Here's the transformed code:

```scheme
(import (zisp base))            ;import Zisp base language & stdlib
(import (zisp regex))           ;import regex library (compile-time)

(link (de tkammer markdown))    ;dynamically link a Markdown library

(define title-regex (regex.compile "^# "))
(define head-template (file.read "head.html"))

(define title-limit 80)

(define title:buffer)
(define head:buffer)

(define (md2html from:string to:string)
  (print "Converting {from} to {to} ...")
  (with ((in (file.reader from))
         (out (file.writer to)))
    ;; Get title from first line of Markdown
    (title.reset)
    (unless (title.read-line in)
      ;; read-line returns false if the buffer fills up before the
      ;; line ends, so skip the rest of the first line
      (ignore (in.first-line)))
    (title-regex.replace "" title)
    (head.reset)
    (head.read-string head-template)
    (head.replace "__TITLE__" title)
    (out.write head)
    (out.write "<body>")
    (out.write (format "<h1>{title}</h1>"))
    (markdown.stream in out)
    (out.write "</body>")))

(define (main)
  (set! title (buffer.make title-limit))
  (set! head (buffer.make (+ head-template.length title-limit)))
  (md2html "index.md" "index.html")
  (loop (mdfile (glob "notes/*.md"))
    (define name (mdfile.basename))
    ;; format still allocates but I'm too lazy to change that too
    (md2html mdfile (format "notes/{name}.html"))))
```

To be honest, there's nothing too crazy going on here.  The strategy
of using statically sized buffers that are allocated once globally
could be implemented even in standard Scheme, using the bytevectors
library.  Indeed, Scheme is already quite good at enabling you to
write fairly efficient code, as far as dynamically typed, garbage
collected languages are concerned.

Nevertheless, we see for instance that the globals `title` and `head`
are defined with static type information, ensuring that no run-time
checks need to be added to their usage later.

(The addition of type information to the arguments of `md2html` is
rather stylistic, since they could be inferred via bidirectional type
inference anyway.)

One surprising difference from Scheme would be that the values of the
top level definitions such as `title-regex` would actually be created
at compile time, and serialized into the resulting binary.  See the
note ["Compilation is execution"](250210-compile.html) on that.
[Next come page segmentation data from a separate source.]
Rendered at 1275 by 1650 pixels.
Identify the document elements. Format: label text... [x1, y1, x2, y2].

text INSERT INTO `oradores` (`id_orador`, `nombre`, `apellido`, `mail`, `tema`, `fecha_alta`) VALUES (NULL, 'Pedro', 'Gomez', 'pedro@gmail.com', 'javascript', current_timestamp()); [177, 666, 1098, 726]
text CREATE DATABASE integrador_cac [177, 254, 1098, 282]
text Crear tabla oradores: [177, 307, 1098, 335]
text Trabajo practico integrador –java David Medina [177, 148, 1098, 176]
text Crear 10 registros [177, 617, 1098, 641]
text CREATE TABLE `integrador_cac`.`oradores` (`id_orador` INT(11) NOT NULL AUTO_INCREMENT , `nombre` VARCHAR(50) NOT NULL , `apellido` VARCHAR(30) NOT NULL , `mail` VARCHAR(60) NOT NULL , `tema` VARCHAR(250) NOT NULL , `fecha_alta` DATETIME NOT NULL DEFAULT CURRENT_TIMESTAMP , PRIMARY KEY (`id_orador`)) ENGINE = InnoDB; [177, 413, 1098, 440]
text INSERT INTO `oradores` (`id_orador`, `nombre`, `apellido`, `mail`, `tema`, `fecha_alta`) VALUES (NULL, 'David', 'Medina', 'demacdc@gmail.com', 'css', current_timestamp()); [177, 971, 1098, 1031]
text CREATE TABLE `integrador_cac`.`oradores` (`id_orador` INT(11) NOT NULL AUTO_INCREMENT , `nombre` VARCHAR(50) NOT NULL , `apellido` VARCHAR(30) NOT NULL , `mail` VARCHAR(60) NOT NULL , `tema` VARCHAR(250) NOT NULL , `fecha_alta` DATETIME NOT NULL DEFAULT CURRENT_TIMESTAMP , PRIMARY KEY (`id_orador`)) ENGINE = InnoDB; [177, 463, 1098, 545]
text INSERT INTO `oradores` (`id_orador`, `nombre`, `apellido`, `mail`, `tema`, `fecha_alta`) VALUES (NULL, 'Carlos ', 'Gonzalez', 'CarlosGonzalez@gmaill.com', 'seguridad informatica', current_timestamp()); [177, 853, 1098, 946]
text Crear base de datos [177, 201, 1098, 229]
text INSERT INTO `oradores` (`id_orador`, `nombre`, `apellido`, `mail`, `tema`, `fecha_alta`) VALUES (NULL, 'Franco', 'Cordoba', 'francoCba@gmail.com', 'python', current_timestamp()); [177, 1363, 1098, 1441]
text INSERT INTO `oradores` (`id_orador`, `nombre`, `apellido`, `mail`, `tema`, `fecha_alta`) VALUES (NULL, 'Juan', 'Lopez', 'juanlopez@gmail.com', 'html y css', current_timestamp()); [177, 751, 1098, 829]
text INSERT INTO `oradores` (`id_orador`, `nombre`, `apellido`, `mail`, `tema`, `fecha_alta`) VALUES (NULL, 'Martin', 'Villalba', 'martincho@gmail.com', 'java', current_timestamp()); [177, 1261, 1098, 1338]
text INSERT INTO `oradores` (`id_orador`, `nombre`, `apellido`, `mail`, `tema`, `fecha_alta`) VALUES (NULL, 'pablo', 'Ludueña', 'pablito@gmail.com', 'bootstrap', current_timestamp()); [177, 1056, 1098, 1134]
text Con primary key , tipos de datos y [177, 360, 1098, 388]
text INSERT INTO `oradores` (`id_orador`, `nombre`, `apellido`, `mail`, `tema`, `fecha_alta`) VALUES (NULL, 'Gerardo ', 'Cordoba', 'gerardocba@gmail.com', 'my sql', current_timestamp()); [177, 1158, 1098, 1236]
As I'm writing this, I notice that escape analysis is crucial for the
automatic elimination of some heap allocations.  In this case, that
would apply to variables like `mdfile` and `name`, for example.

All in all, I guess I've ended up demonstrating nothing more here than
the possibility of adding some static types to a program written in a
Scheme-like language to eliminate some dynamic type checks it would
otherwise need to have.  Big deal.  I really hoped that this little
snippet would be conductive to demonstrating a bunch of other Zisp
features enabling "low-level programming" (imaginary Zisp features,
that is) but I guess I should have come up with a better example.
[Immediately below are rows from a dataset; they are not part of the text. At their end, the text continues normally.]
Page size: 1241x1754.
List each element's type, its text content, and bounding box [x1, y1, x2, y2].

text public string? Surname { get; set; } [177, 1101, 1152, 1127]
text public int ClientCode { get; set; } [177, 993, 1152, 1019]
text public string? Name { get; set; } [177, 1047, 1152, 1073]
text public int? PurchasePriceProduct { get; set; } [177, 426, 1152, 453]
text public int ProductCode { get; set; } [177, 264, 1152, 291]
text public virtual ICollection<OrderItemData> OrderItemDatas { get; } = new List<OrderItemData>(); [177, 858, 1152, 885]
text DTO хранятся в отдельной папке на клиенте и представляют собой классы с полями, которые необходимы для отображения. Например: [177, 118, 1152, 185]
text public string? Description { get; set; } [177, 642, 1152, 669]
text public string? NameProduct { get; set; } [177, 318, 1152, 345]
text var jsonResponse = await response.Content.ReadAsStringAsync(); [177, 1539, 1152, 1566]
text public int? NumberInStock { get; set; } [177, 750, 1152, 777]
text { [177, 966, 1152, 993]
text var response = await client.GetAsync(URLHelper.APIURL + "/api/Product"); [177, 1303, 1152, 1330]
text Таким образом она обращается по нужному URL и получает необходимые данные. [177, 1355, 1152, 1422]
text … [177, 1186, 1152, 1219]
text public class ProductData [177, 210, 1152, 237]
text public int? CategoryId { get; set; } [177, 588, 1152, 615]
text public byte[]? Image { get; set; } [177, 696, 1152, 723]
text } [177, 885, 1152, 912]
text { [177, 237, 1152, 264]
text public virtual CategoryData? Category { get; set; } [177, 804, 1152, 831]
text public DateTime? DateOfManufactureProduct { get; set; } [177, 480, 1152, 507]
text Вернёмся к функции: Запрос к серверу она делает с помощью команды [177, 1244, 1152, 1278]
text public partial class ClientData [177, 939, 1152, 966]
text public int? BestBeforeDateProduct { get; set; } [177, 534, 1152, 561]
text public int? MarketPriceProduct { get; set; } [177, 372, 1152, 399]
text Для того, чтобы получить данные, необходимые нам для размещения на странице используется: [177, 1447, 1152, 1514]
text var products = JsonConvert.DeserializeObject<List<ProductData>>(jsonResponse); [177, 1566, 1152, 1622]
In fairness to me, it's easy to underestimate just how efficient a
Scheme-like language (or indeed a Scheme implementation) could already
be, if the compiler implemented all kinds of optimizations like type
inference and escape analysis across function boundaries, and if the
programmer writes allocation-avoiding code.

It would be interesting to rewrite the above snippet in a style that
uses memory pools instead of avoiding dynamic allocation.  That could
lift the static limits while still eliminating GC use.  This shall be
left as a later exercise for myself.